[Page images and extracted text]

****************

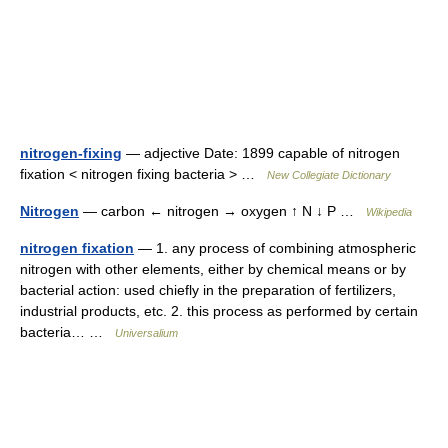
nitrogen-fixing
— adjective Date: 1899 capable of nitrogen
fixation < nitrogen fixing bacteria > …
New Collegiate Dictionary
Nitrogen
— carbon ← nitrogen → oxygen ↑ N ↓ P …
Wikipedia
nitrogen fixation
— 1. any process of combining atmospheric
nitrogen with other elements, either by chemical means or by
bacterial action: used chiefly in the preparation of fertilizers,
industrial products, etc. 2. this process as performed by certain
bacteria… …
Universalium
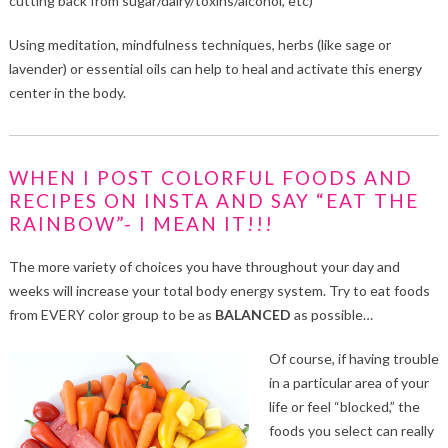
cutting back from sugar/dairy/toxins/alcohol, etc)
Using meditation, mindfulness techniques, herbs (like sage or
lavender) or essential oils can help to heal and activate this energy
center in the body.
WHEN I POST COLORFUL FOODS AND
RECIPES ON INSTA AND SAY “EAT THE
RAINBOW”- I MEAN IT!!!
The more variety of choices you have throughout your day and
weeks will increase your total body energy system. Try to eat foods
from EVERY color group to be as
BALANCED
as possible…
Of course, if having trouble
in a particular area of your
life or feel “blocked,” the
foods you select can really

****************

◆ **YOUR INSTRUCTIONS**
Count every line of the records above in which the string "this" appears. The number alone is to be given.

◆ **ANSWER BOX**
2